[What to produce]
Update the data from the line containing "the way 29900;" through the end of the data by replacing "screen-reader users" with "people using screen readers", leaving everything else unchanged and the pictures out.

*** Opening of Records for the exercise ***

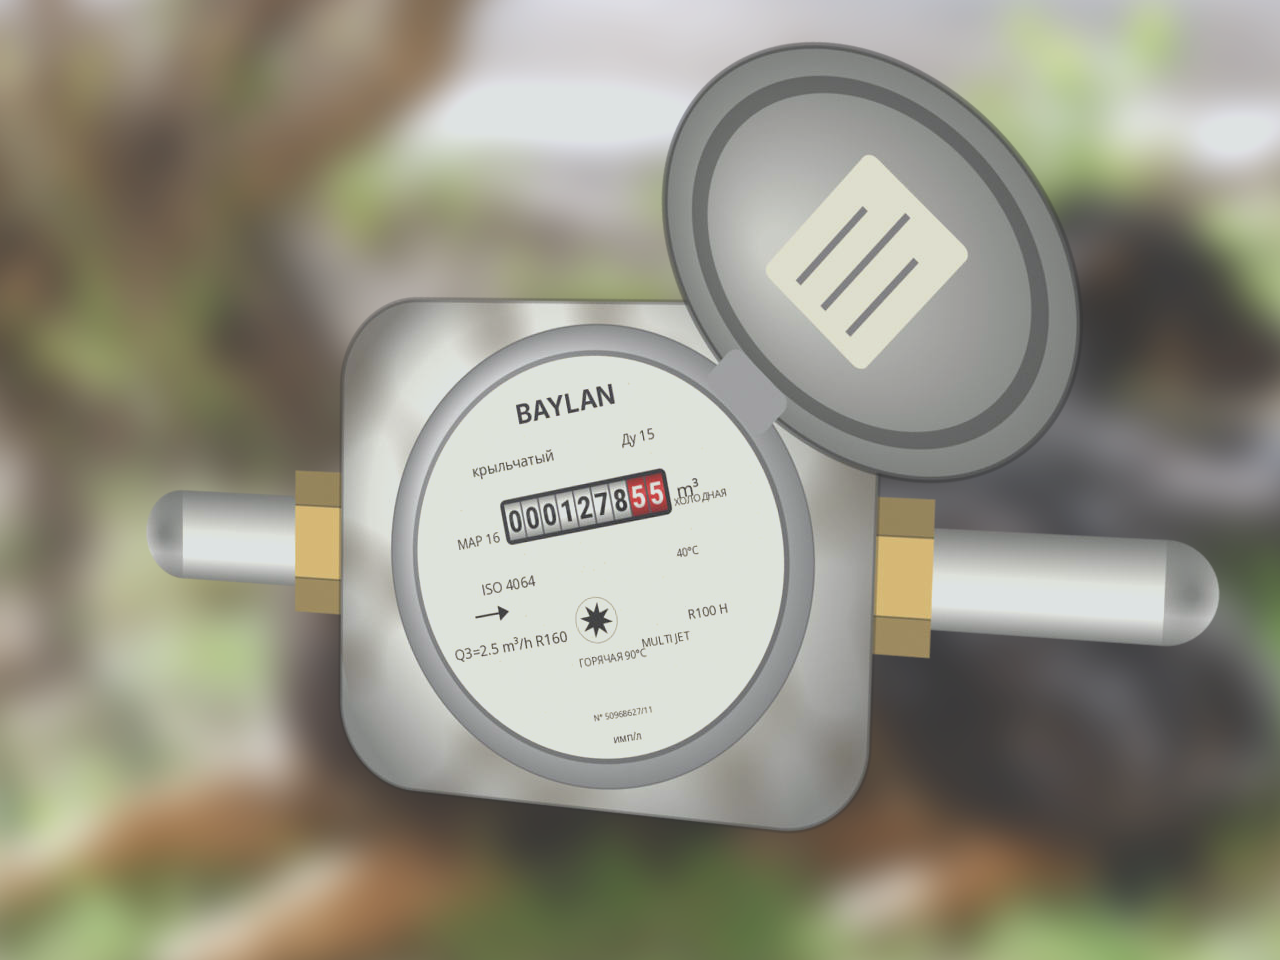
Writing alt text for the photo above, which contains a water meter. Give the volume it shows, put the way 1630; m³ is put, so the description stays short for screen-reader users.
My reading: 1278.55; m³
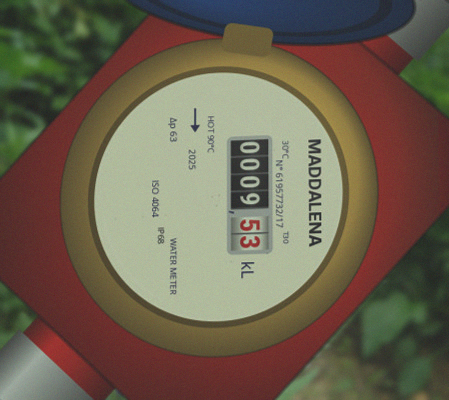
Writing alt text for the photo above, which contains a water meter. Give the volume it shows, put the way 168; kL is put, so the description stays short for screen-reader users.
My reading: 9.53; kL
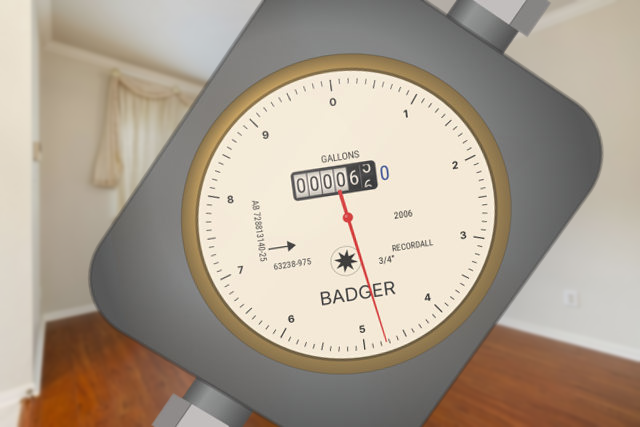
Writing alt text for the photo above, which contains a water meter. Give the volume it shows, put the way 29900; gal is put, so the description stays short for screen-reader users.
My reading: 654.7; gal
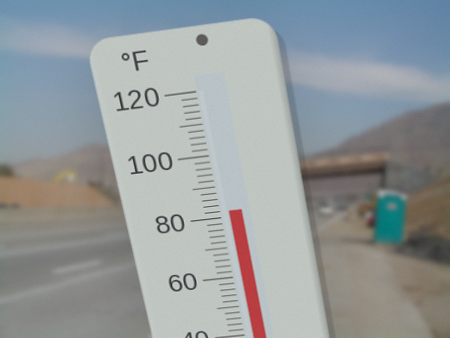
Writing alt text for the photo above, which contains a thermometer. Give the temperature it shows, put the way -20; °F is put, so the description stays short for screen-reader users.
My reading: 82; °F
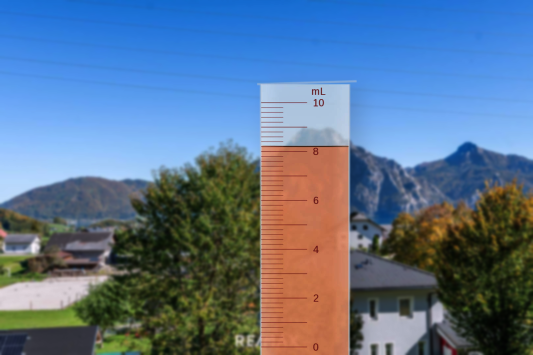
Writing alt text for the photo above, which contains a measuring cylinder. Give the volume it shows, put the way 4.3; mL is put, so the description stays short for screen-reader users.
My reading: 8.2; mL
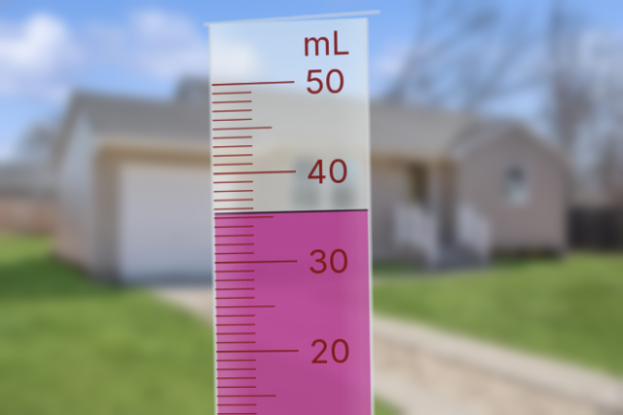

*** Close of Records for the exercise ***

[Response to this task]
Writing alt text for the photo above, which contains a water meter. Give the volume it shows, put the way 29900; gal is put, so the description stays short for people using screen readers.
My reading: 654.7; gal
Writing alt text for the photo above, which contains a thermometer. Give the temperature it shows, put the way -20; °F is put, so the description stays short for people using screen readers.
My reading: 82; °F
Writing alt text for the photo above, which contains a measuring cylinder. Give the volume it shows, put the way 4.3; mL is put, so the description stays short for people using screen readers.
My reading: 8.2; mL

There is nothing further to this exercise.